I just wish there wasn't no much of it stuck over the pavement.
Yes, chicle is the substance of which chewing gum is made (or one of the substances: there have been many, and the chewing gum companies keep the ingredients for their own gum secret. The oldest known chewing gum is 6,000 years old and was made of birch gum, but chewing gums have been invented in many civilisations using ingredients from chocolate to rubber).
bleeding a chicle tree, 1917, Belize.
In modern times, chewing gum might be made of butadiene-styrene rubber, paraffin, petroleum wax, polyethylene, or polyvinyl acetate, as well as chicle or some other more natural product; but as no one in their right mind would put any of those chemicals in their mouth, it might be best to tell ourselves it's all made of chicle.
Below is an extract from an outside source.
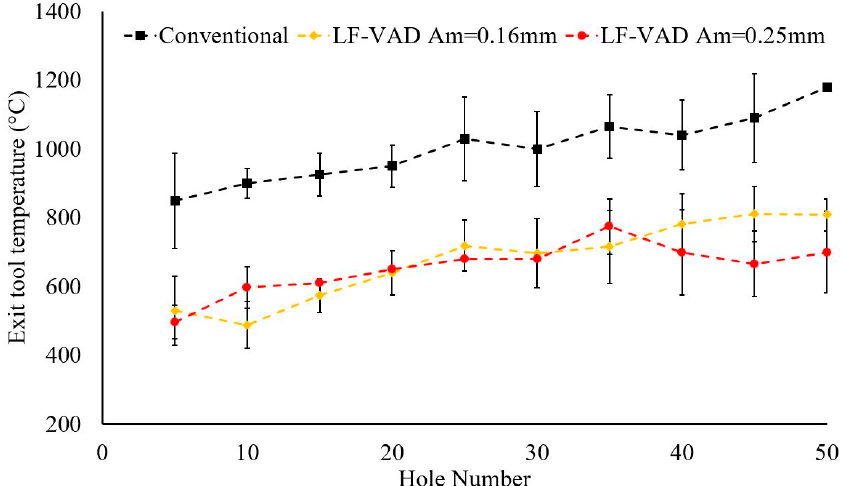
Figure 7. The effect of tool wear progress on the exit tool temperature at different vibration amplitude for N = 37.68 m/min and f = 0.075 mm/rev.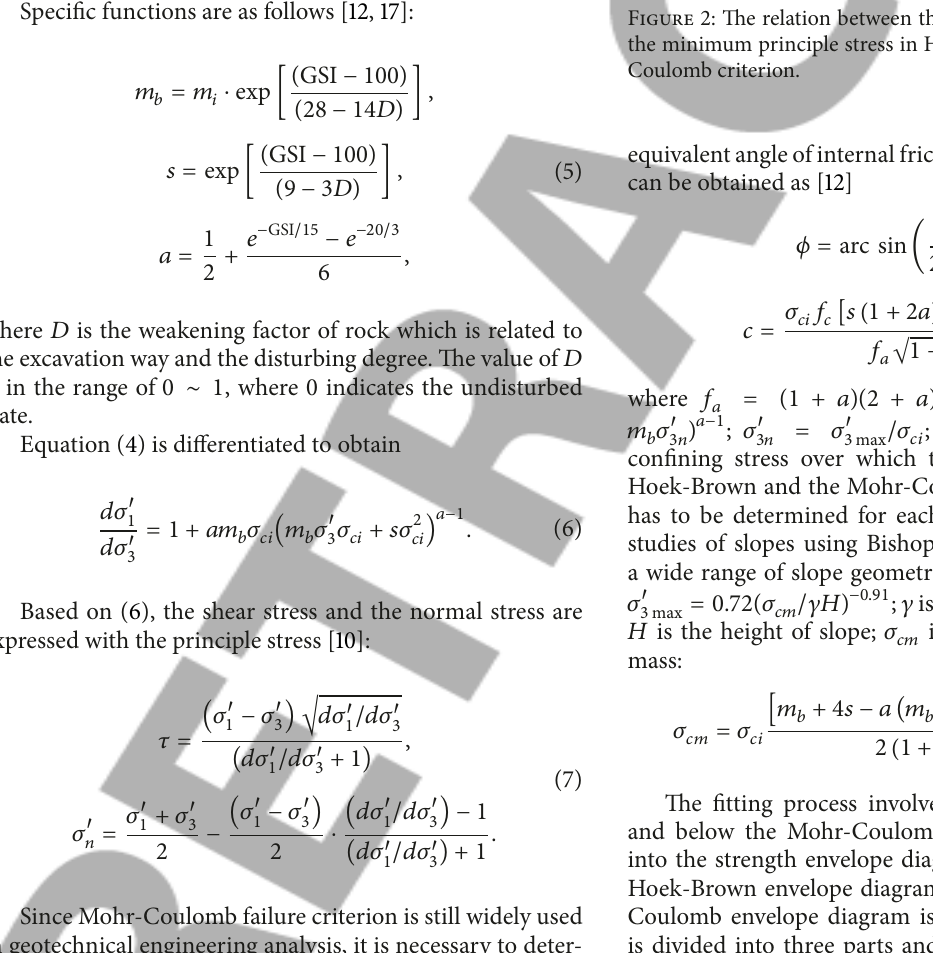
Figure 2: The relation between the maximum principle stress and the minimum principle stress in Hoek-Brown criterion and Mohr- Coulomb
(The coating of a modern piece of chewing gum is probably polyol (no, luckily that's not any sort of a tadpole, but a chemical sweetener)).
Is there anything even slightly charming about chewing gum, even when it's made of chicle? Well, the cooling feeling you get while masticating chewing gum is down to the negative enthalpy of dissolution, which sounds like something Diana Wynne Jones might have dreamed up, but is actually what happens when sweeteners dissolve and take energy from their surroundings to do it.
Anyway, chewing gum isn't all bad. Not quite. It can help people who have just had stomach surgery, it can reduce the incidence of tooth decay, and it can boost brain power for a short time.
But once it's been spat over the pavement, of course, it's of absolutely no use at all.
Spot the Frippet: chicle. The Nahuatl word tziktli means sticky stuff.
Which is curiously close to the English.